#### [Tarefas do exercício]
1. No primeiro parágrafo do texto biográfico, liste todas as instituições ou unidades acadêmicas citadas, na forma em que aparecem.
2. Edite o trecho do texto biográfico de "Uma curiosidade sobre" até "sua caminhada acadêmica.", substituindo "congressos" por "seminários".

#### [Texto fornecido]
Foi docente dos Programas de Pós-Graduação em Energia na Agricultura, na FCA-Unesp; Mestrado em Ciências Sociais, na Unesp-Araraquara; em Engenharia Agrícola, na Feagri/Unicamp; Doutorado em Ciências Sociais, no IFCH/Unicamp; e no Programa de Pós-Graduação em Agroecologia e Desenvolvimento Rural, da UFSCar.

Uma curiosidade sobre sua trajetória acadêmica é que ela fez dois concursos para professora Titular, um deles pela Universidade Estadual Paulista/Unesp, em 1990, e outro pela Unicamp, em 1992, sendo desta forma professora “bi-titular”.

Sonia fez tantos eventos, realizou tantos debates, reuniões, encontros e congressos que precisaríamos de mais de 100 páginas para nominá-los e descrevê-los. Por isso, vamos apenas ressaltar alguns, nos mais distintos períodos da sua caminhada acadêmica.

Entradas de dados extraídos:
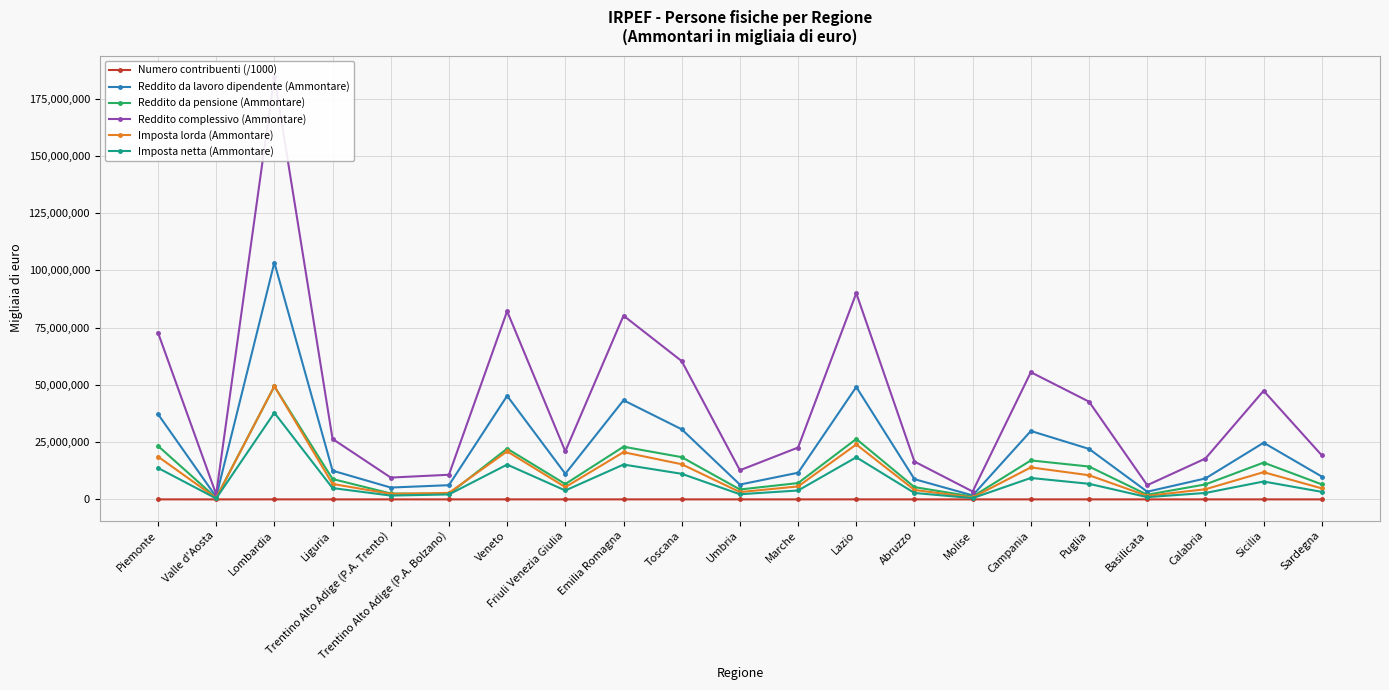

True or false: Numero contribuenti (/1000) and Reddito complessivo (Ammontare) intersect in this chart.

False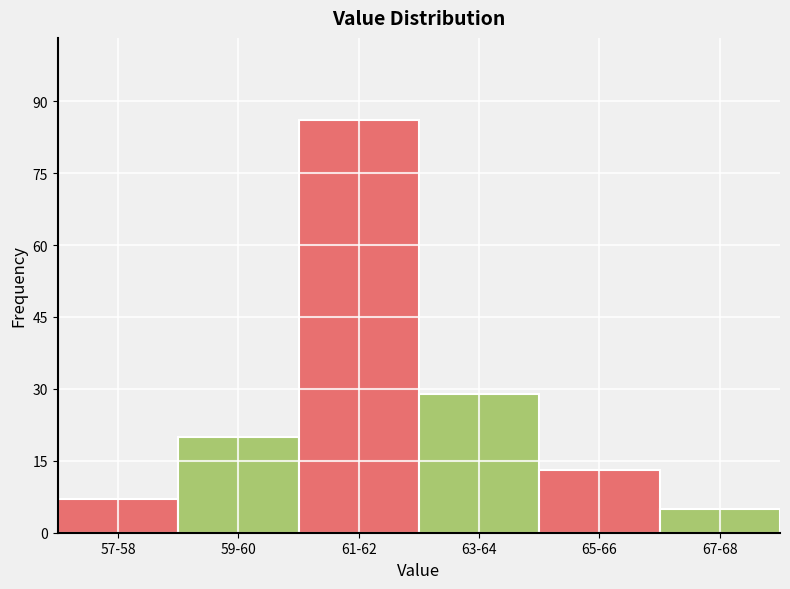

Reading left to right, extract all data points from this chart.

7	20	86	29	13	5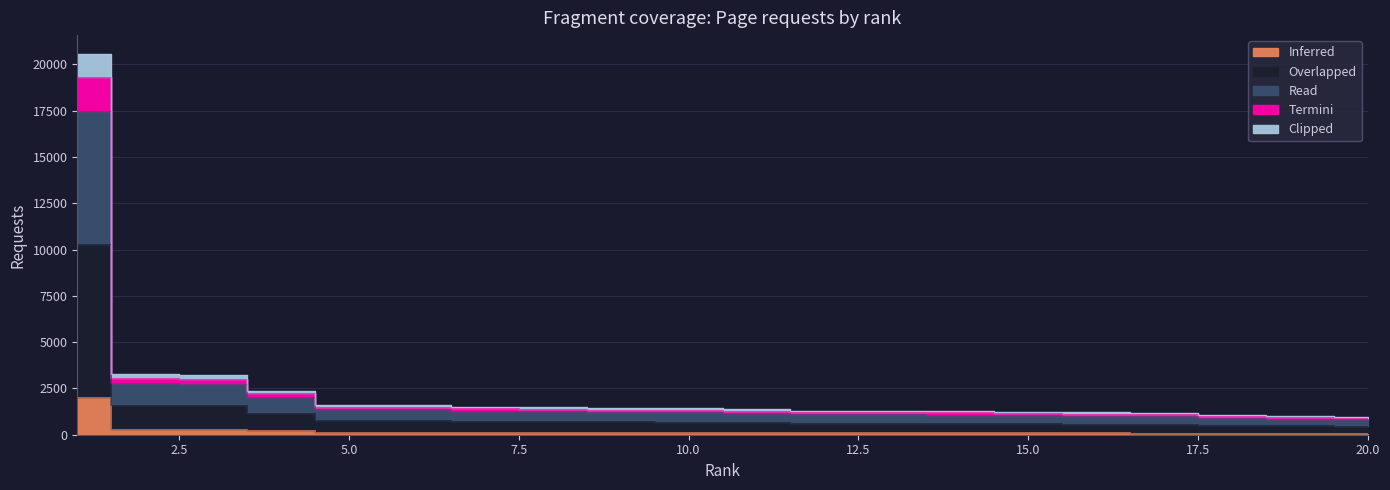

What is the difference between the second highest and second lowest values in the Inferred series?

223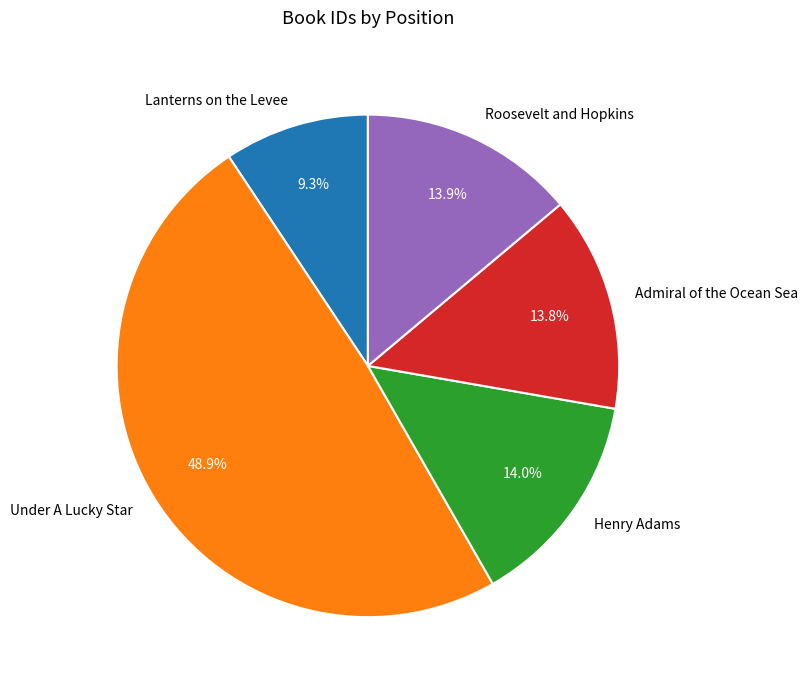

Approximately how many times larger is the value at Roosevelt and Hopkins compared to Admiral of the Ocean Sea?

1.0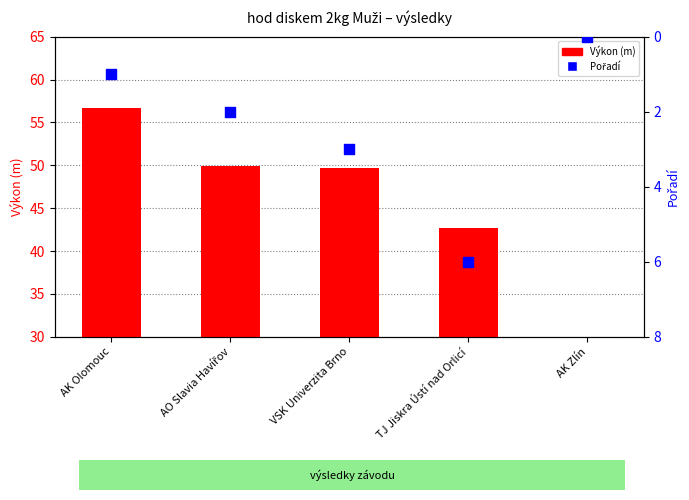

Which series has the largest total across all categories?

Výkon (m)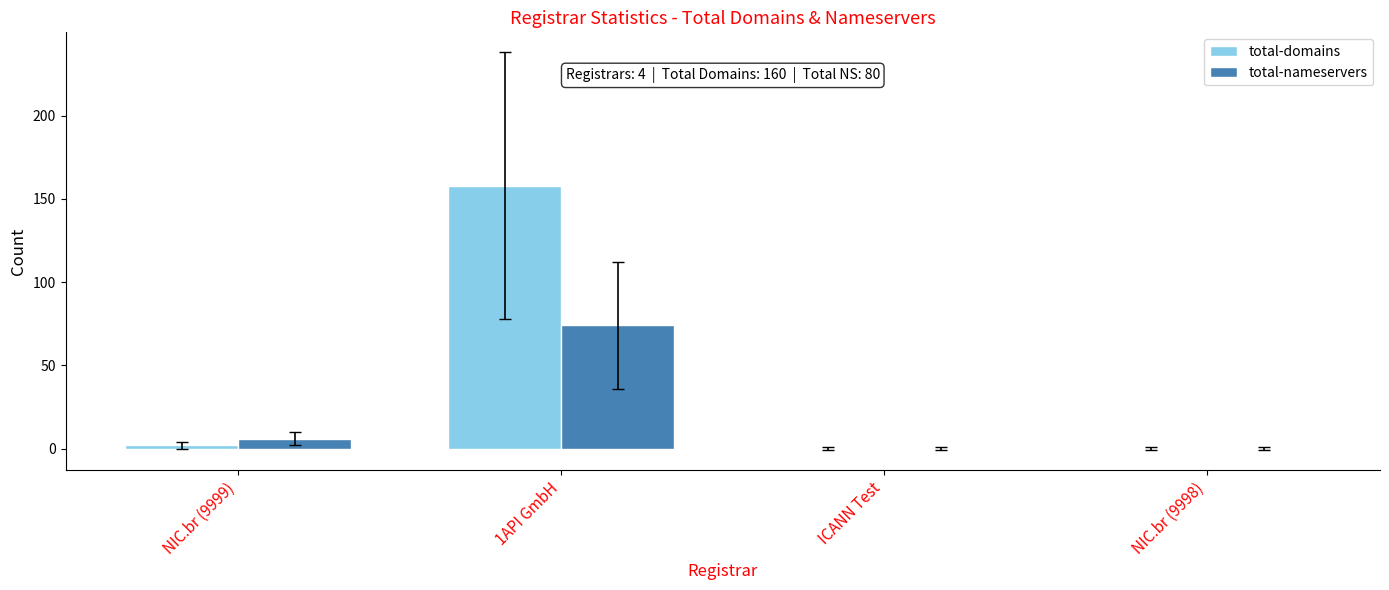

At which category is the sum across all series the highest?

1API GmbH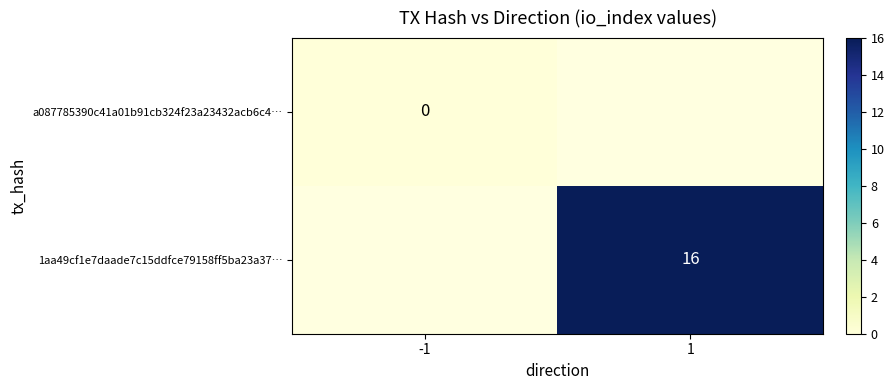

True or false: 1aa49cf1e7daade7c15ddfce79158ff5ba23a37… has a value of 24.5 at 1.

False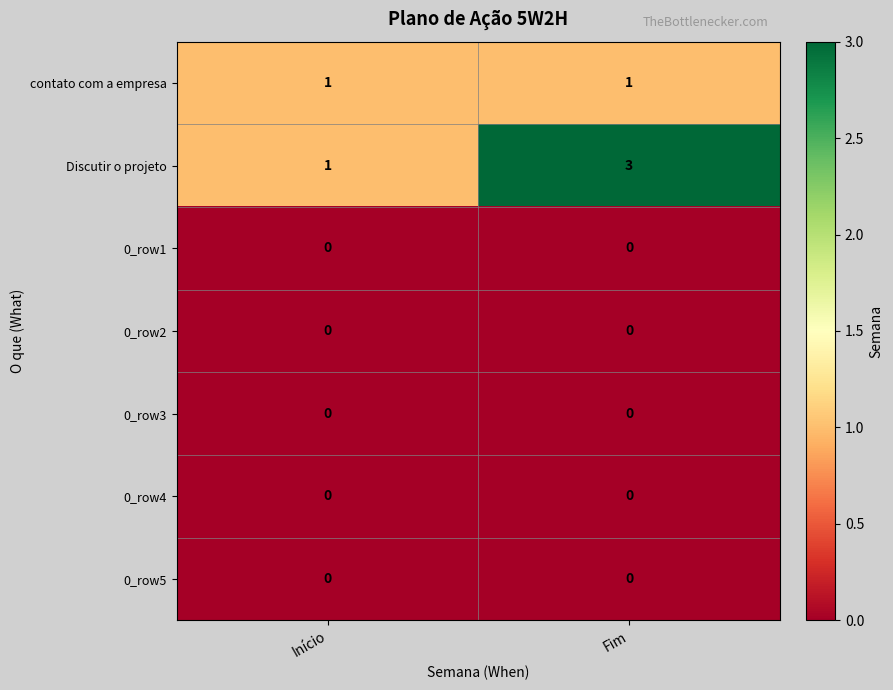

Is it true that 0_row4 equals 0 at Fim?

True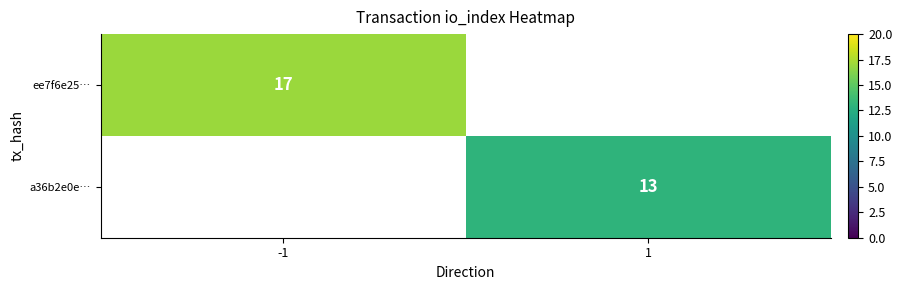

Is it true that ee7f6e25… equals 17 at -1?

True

#### [Respostas em ordem]
1. FCA-Unesp; Unesp-Araraquara; Feagri/Unicamp; IFCH/Unicamp; UFSCar

2.
Uma curiosidade sobre sua trajetória acadêmica é que ela fez dois concursos para professora Titular, um deles pela Universidade Estadual Paulista/Unesp, em 1990, e outro pela Unicamp, em 1992, sendo desta forma professora “bi-titular”.

Sonia fez tantos eventos, realizou tantos debates, reuniões, encontros e seminários que precisaríamos de mais de 100 páginas para nominá-los e descrevê-los. Por isso, vamos apenas ressaltar alguns, nos mais distintos períodos da sua caminhada acadêmica.